◆ Fragmento ◆
Recordando a Gonzalo Arango en Bojayá

El poeta Gonzalo Arango, navegando en el Atrato
El poeta Gonzalo Arango, navegando en el Atrato

Armando Orozco Tovar

Nuestras vidas son los ríos que van a dar a la mar…
Jorge Manrique

Iba fumando río abajo en la chalupa con motor fuera de borda. El Atrato estaba enorme y manso, como dice el poema de Carlos Mazo, aquel poeta de Andes (Antioquia), maestro de escuela varios años en Quibdó, donde falleció.

Gonzalo Arango era del mismo pueblo católico y godo del docente. De una religiosidad como la mayoría del departamento. Creencia a la que el poeta no escaparía como del alcohol el autor del “Canto al Atrato” y “Las canas de mi madre”, poemas de este libro para mí extraviado pero no de la memoria estos dos textos. Tenía la pasta negra y verde pero no recuerdo su editorial. Estaba el volumen en la pequeña biblioteca de mi padre de la época en que leía libros, porque cuando se volvió gerente no volvió con constancia a hacerlo. Aunque alguna vez descubrí sobre su cama Lolita de Nabokov. Los gerentes, por no tener tiempo, sólo leen revistas y periódicos.

El libro de los poemas de Carlos Mazo estaba con otros en el estante, entre los que se distinguían “Los paraísos artificiales” de Charles Baudelaire, que intenté leer con mis catorce años sin lograrlo. Tenía en el anaquel la colección del Banco Popular, cuando al capital financiero no sólo le interesaba la usura. Se los daba su amigo, funcionario de la institución, Hugo Salazar Valdez, el poeta negro de “A toda voz”… Otro olvidado de la cultura colombiana.

◆ Instrucciones de trabajo ◆
A) Responda, según el texto sobre Gonzalo Arango:
(i) ¿En qué ciudad falleció Carlos Mazo?
(ii) ¿Qué libro se descubrió alguna vez sobre la cama del padre?
(iii) ¿Qué edad se tenía al intentar leer "Los paraísos artificiales"?
B) Enumere todos los títulos que aparecen entre comillas en el texto sobre Gonzalo Arango.
C) Redacte la continuación del texto sobre Gonzalo Arango a partir de su última oración.
El material que aparece a continuación es independiente del texto sobre Gonzalo Arango.

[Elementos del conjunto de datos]
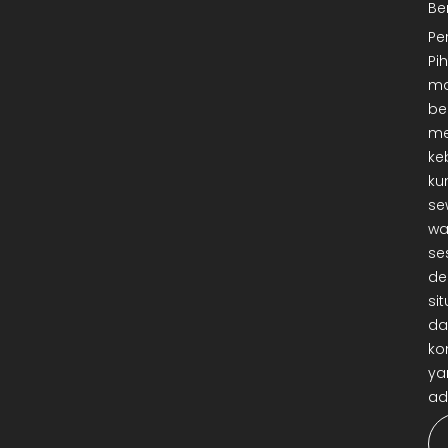
Be
Pe
Pi
ma
be
me
ke
ku
se
wa
se
de
sit
da
ko
ya
ad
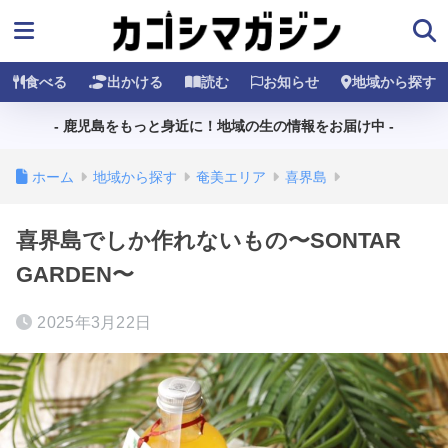
食べる
出かける
読む
お知らせ
地域から探す
- 鹿児島をもっと身近に！地域の生の情報をお届け中 -
ホーム
地域から探す
奄美エリア
喜界島
喜界島でしか作れないもの〜SONTAR
GARDEN〜
2025年3月22日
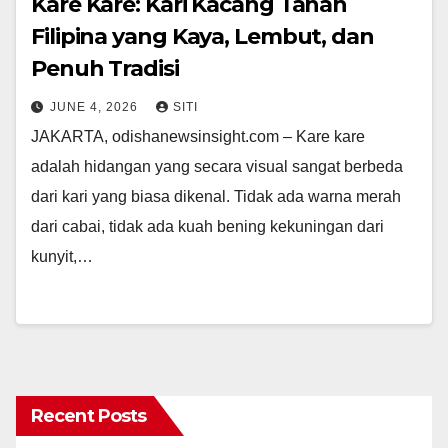
Kare Kare: Kari Kacang Tanah
Filipina yang Kaya, Lembut, dan
Penuh Tradisi
JUNE 4, 2026
SITI
JAKARTA, odishanewsinsight.com – Kare kare
adalah hidangan yang secara visual sangat berbeda
dari kari yang biasa dikenal. Tidak ada warna merah
dari cabai, tidak ada kuah bening kekuningan dari
kunyit,…
Recent Posts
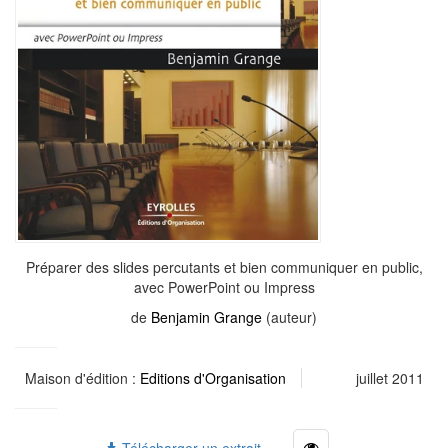
Préparer des slides percutants et bien communiquer en public,
avec PowerPoint ou Impress
de
Benjamin Grange
(auteur)
Maison d'édition :
Editions d'Organisation
juillet 2011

◆ Resultados del ejercicio ◆
A)
(i) En Quibdó.
(ii) Lolita, de Nabokov.
(iii) Catorce años.

B)
"Canto al Atrato"
"Las canas de mi madre"
"Los paraísos artificiales"
"A toda voz"

C)
La chalupa avanzaba sobre la corriente “aletargada como un gran león adormecido y manso…” descrita en el poema de Mazo. Iba con el poeta nadaísta que, como buen paisa, no sabía nadar ni bailaba… Pero sí orar a sus dioses paganos. Oraciones aprendidas en su infancia, porque luego en el Liceo de la Universidad de Antioquia se volvió ateo como pose intelectual leyendo al poeta maldito de París y a su seguidor Arthurd Rimbaud, de quien copió su desenfado sentando en sus rodillas a la belleza.

Íbamos hacia Bojayá, la población bombardeada muchos años después muriendo en ella dentro de su iglesia niños y adultos, cuando se ocultaban de las garras de la guerra, donde no estaba Dios. Me imagino que, de vivir más el poeta, habría hecho un poema o crónica recordando a Bojayá, que ya hace parte de la enorme lista de niños colombianos asesinados.

El poeta no dejó en el trayecto de fumar su Pielroja. El que en veces se le humedecía entre sus dedos amarillos. Tiempo después, en Bogotá, publicó otro Manifiesto Nadaísta: “Fumo luego existo”, dedicándomelo cuando nos volvimos a ver en la carrera séptima. Esa vez iba de prisa a dejar su columna al periódico El Tiempo, porque la de Cromos ya la había entregado.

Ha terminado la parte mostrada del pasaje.